ACTIVITY: Of the entries below, return exactly those lines that fall between the one containing "[30,290,51,303] 9. -> [61,287,75,299] 2." and the one containing "[360,243,578,260] Bosque Ressidence", the two end lines included.

RECORDED INFORMATION:

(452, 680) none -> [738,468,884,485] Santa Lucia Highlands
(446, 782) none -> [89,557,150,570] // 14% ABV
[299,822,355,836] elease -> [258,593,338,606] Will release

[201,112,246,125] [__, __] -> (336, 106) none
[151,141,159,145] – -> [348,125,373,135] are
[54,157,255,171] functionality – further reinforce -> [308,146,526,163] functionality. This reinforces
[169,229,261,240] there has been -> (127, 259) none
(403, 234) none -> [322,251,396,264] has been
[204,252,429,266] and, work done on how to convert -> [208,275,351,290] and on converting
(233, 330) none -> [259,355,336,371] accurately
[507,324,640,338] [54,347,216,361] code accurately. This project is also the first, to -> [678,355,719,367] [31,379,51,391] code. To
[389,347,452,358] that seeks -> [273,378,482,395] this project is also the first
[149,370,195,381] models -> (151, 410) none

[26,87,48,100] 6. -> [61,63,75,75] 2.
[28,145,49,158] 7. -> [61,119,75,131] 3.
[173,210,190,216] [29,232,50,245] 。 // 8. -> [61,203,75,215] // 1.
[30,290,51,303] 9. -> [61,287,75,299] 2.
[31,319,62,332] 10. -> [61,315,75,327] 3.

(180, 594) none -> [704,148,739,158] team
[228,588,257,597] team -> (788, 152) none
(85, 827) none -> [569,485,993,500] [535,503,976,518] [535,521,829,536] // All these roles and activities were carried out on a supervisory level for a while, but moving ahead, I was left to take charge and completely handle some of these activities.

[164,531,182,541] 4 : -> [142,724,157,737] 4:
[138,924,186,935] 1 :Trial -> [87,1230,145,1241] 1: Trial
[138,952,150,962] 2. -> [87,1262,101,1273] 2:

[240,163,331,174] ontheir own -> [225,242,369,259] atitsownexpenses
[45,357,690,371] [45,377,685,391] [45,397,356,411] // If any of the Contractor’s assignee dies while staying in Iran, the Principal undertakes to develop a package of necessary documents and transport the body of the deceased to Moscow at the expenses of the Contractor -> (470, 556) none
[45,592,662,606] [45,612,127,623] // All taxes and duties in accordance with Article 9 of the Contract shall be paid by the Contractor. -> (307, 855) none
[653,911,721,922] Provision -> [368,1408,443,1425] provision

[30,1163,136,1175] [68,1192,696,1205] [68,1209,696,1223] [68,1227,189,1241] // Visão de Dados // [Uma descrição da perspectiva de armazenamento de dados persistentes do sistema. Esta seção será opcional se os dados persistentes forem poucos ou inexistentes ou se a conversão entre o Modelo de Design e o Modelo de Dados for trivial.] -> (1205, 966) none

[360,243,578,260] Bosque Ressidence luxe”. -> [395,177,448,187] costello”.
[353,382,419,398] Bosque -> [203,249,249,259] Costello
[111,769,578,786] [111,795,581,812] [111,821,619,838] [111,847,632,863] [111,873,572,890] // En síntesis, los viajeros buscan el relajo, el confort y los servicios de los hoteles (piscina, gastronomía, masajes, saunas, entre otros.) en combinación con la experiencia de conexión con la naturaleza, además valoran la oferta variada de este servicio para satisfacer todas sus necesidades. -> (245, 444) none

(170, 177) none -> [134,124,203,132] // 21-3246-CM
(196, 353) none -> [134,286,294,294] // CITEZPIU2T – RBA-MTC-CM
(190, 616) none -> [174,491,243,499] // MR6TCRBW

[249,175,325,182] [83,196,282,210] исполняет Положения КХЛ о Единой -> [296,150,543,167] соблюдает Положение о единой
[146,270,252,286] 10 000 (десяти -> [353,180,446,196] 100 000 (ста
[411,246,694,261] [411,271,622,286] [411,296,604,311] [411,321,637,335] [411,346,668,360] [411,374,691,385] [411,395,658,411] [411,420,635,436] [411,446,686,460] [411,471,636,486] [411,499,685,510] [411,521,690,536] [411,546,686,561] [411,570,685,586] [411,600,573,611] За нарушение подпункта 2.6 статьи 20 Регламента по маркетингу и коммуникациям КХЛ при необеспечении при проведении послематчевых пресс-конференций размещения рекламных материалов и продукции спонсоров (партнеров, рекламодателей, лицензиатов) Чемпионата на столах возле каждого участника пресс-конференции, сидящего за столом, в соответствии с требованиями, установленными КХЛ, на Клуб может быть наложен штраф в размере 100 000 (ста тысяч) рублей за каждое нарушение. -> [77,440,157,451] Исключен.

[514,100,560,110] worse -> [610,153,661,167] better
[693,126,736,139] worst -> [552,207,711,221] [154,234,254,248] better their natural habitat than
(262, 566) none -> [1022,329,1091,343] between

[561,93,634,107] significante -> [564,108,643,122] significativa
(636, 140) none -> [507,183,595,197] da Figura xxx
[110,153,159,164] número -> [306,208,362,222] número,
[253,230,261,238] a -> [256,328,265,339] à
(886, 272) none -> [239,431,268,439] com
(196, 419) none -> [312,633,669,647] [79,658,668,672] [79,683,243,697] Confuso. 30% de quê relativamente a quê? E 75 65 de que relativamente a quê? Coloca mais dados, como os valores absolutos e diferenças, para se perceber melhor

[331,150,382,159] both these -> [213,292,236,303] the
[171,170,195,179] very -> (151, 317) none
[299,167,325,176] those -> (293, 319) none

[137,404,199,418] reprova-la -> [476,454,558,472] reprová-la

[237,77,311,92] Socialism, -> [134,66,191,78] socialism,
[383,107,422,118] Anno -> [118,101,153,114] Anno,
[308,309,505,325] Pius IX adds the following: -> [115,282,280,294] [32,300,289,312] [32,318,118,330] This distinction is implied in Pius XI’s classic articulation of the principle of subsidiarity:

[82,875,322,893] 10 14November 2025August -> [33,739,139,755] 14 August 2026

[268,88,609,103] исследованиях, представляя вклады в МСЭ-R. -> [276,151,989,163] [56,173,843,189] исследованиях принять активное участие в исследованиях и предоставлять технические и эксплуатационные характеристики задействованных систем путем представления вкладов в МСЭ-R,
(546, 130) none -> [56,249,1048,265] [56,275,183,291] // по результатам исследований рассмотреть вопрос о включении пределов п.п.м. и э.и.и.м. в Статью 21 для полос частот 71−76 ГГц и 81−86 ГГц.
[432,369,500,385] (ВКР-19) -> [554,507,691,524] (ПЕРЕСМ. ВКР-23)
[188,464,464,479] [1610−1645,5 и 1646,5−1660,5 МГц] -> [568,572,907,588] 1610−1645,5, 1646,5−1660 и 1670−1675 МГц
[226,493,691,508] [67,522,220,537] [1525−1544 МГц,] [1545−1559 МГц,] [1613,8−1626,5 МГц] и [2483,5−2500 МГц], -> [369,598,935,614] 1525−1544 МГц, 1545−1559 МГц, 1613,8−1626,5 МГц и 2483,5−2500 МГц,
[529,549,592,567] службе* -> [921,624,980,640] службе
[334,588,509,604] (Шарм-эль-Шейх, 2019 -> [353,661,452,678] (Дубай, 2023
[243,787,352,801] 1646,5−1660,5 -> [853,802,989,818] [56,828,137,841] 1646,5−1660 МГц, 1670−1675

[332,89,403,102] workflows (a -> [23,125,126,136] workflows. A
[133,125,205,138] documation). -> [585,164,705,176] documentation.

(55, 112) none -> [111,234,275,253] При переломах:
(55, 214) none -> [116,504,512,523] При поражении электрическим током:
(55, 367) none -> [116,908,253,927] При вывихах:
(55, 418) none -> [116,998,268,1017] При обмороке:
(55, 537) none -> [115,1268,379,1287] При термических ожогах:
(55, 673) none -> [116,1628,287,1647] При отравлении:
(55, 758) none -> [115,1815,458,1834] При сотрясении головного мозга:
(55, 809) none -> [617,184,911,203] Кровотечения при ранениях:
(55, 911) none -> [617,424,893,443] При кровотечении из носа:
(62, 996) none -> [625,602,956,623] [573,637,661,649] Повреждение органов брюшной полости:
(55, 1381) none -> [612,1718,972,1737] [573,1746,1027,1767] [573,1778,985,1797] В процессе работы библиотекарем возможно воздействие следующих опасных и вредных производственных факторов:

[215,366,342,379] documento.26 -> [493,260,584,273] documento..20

RESULT:
[30,290,51,303] 9. -> [61,287,75,299] 2.
[31,319,62,332] 10. -> [61,315,75,327] 3.

(180, 594) none -> [704,148,739,158] team
[228,588,257,597] team -> (788, 152) none
(85, 827) none -> [569,485,993,500] [535,503,976,518] [535,521,829,536] // All these roles and activities were carried out on a supervisory level for a while, but moving ahead, I was left to take charge and completely handle some of these activities.

[164,531,182,541] 4 : -> [142,724,157,737] 4:
[138,924,186,935] 1 :Trial -> [87,1230,145,1241] 1: Trial
[138,952,150,962] 2. -> [87,1262,101,1273] 2:

[240,163,331,174] ontheir own -> [225,242,369,259] atitsownexpenses
[45,357,690,371] [45,377,685,391] [45,397,356,411] // If any of the Contractor’s assignee dies while staying in Iran, the Principal undertakes to develop a package of necessary documents and transport the body of the deceased to Moscow at the expenses of the Contractor -> (470, 556) none
[45,592,662,606] [45,612,127,623] // All taxes and duties in accordance with Article 9 of the Contract shall be paid by the Contractor. -> (307, 855) none
[653,911,721,922] Provision -> [368,1408,443,1425] provision

[30,1163,136,1175] [68,1192,696,1205] [68,1209,696,1223] [68,1227,189,1241] // Visão de Dados // [Uma descrição da perspectiva de armazenamento de dados persistentes do sistema. Esta seção será opcional se os dados persistentes forem poucos ou inexistentes ou se a conversão entre o Modelo de Design e o Modelo de Dados for trivial.] -> (1205, 966) none

[360,243,578,260] Bosque Ressidence luxe”. -> [395,177,448,187] costello”.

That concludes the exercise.